Publié le 3 janvier 2026 à 00h34. Des exercices militaires conjoints entre les États-Unis et le Japon, axés sur la dissuasion face à Pékin, intensifient les tensions dans la région Indo-Pacifique, alors que la Chine poursuit ses démonstrations de force et ses pressions sur Taïwan.
- Les États-Unis et le Japon ont mené des exercices militaires conjoints, baptisés « Dragon résolu », pour contrer une éventuelle action militaire chinoise contre Taïwan.
- Ces manœuvres, qui incluent le déploiement de missiles Typhon et de systèmes NMESIS, suscitent la colère de Pékin et de Moscou, qui les qualifient de menaces et d’actions déstabilisatrices.
- Taïwan renforce sa défense avec un budget de 40 milliards de dollars (USD) pour la période 2026-2033, face aux incursions militaires chinoises et aux revendications territoriales de Pékin.

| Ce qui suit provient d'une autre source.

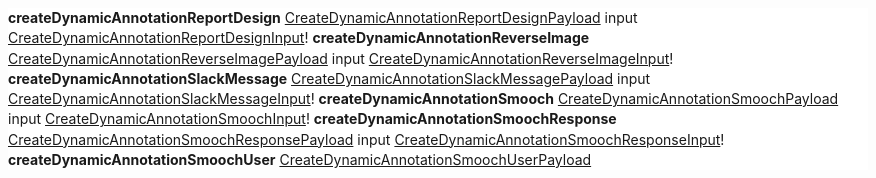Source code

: <tr>
<td colspan="2" valign="top"><strong>createDynamicAnnotationReportDesign</strong></td>
<td valign="top"><a href="#createdynamicannotationreportdesignpayload">CreateDynamicAnnotationReportDesignPayload</a></td>
<td></td>
</tr>
<tr>
<td colspan="2" align="right" valign="top">input</td>
<td valign="top"><a href="#createdynamicannotationreportdesigninput">CreateDynamicAnnotationReportDesignInput</a>!</td>
<td></td>
</tr>
<tr>
<td colspan="2" valign="top"><strong>createDynamicAnnotationReverseImage</strong></td>
<td valign="top"><a href="#createdynamicannotationreverseimagepayload">CreateDynamicAnnotationReverseImagePayload</a></td>
<td></td>
</tr>
<tr>
<td colspan="2" align="right" valign="top">input</td>
<td valign="top"><a href="#createdynamicannotationreverseimageinput">CreateDynamicAnnotationReverseImageInput</a>!</td>
<td></td>
</tr>
<tr>
<td colspan="2" valign="top"><strong>createDynamicAnnotationSlackMessage</strong></td>
<td valign="top"><a href="#createdynamicannotationslackmessagepayload">CreateDynamicAnnotationSlackMessagePayload</a></td>
<td></td>
</tr>
<tr>
<td colspan="2" align="right" valign="top">input</td>
<td valign="top"><a href="#createdynamicannotationslackmessageinput">CreateDynamicAnnotationSlackMessageInput</a>!</td>
<td></td>
</tr>
<tr>
<td colspan="2" valign="top"><strong>createDynamicAnnotationSmooch</strong></td>
<td valign="top"><a href="#createdynamicannotationsmoochpayload">CreateDynamicAnnotationSmoochPayload</a></td>
<td></td>
</tr>
<tr>
<td colspan="2" align="right" valign="top">input</td>
<td valign="top"><a href="#createdynamicannotationsmoochinput">CreateDynamicAnnotationSmoochInput</a>!</td>
<td></td>
</tr>
<tr>
<td colspan="2" valign="top"><strong>createDynamicAnnotationSmoochResponse</strong></td>
<td valign="top"><a href="#createdynamicannotationsmoochresponsepayload">CreateDynamicAnnotationSmoochResponsePayload</a></td>
<td></td>
</tr>
<tr>
<td colspan="2" align="right" valign="top">input</td>
<td valign="top"><a href="#createdynamicannotationsmoochresponseinput">CreateDynamicAnnotationSmoochResponseInput</a>!</td>
<td></td>
</tr>
<tr>
<td colspan="2" valign="top"><strong>createDynamicAnnotationSmoochUser</strong></td>
<td valign="top"><a href="#createdynamicannotationsmoochuserpayload">CreateDynamicAnnotationSmoochUserPayload</a></td>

L’alliance militaire entre Washington et Tokyo se renforce dans un contexte de tensions croissantes en Asie, marqué par les démonstrations de puissance de la Chine et ses ambitions territoriales. Les exercices « Dragon résolu », qui se sont déroulés en septembre 2025, visent à signaler une capacité de réponse américaine et japonaise face à une éventuelle crise à Taïwan ou en mer de Chine méridionale.
Le Japon a déployé le système Typhon, un armement de nouvelle génération développé après le retrait des États-Unis du Traité sur les forces nucléaires à portée intermédiaire en 2019. Ce système permet le lancement de missiles de croisière Tomahawk (portée de plus de 1 609 km) et de missiles Standard Missile-6, capables d’intercepter des cibles aériennes et maritimes. Il offre ainsi une capacité de protection des voies maritimes stratégiques et de projection de puissance depuis le territoire japonais.
L’administration de Donald Trump a souligné l’importance des intérêts américains dans la région Asie-Pacifique. Cette posture intervient après que le président chinois Xi Jinping a présenté un défilé militaire de 70 minutes, mettant en avant des missiles hypersoniques et des armes à capacité nucléaire, devant des dirigeants autoritaires tels que Vladimir Poutine et Kim Jong Un. Pékin considère ces exercices conjoints comme une menace et une action déstabilisatrice.
En réponse aux manœuvres chinoises, Taïwan a mis ses forces de défense en état d’alerte maximale, dénonçant des « provocations irrationnelles » qui mettent en péril la paix régionale. Le président William Lai a proposé un budget de 40 milliards de dollars (USD) pour renforcer la défense de l’île entre 2026 et 2033. Le gouvernement taïwanais a également dénoncé les incursions chinoises dans ses eaux territoriales, qui affectent la sécurité et les activités des pêcheurs locaux. Malgré la pression, Taïwan maintient sa position d’indépendance et rejette les revendications territoriales de Pékin.
Début décembre 2025, la Chine a mené des exercices militaires près du Japon, officiellement pour tester la capacité de réponse de Washington et de Tokyo. Ces actions contribuent à exacerber le climat d’affrontement dans la région Indo-Pacifique, reflet d’une concurrence stratégique durable. Les tensions sont exacerbées par la « Mission Justice-2025 », des exercices militaires chinois comprenant des simulations d’attaques aériennes et maritimes près de Taïwan.
Tokyo condamne fermement les actions chinoises contre Taïpei et estime que les agissements de Xi Jinping « augmentent les tensions » dans le détroit de Taïwan. L’union entre Tokyo et Washington s’inscrit dans une stratégie sécuritaire visant à anticiper d’éventuels mouvements militaires de Pékin.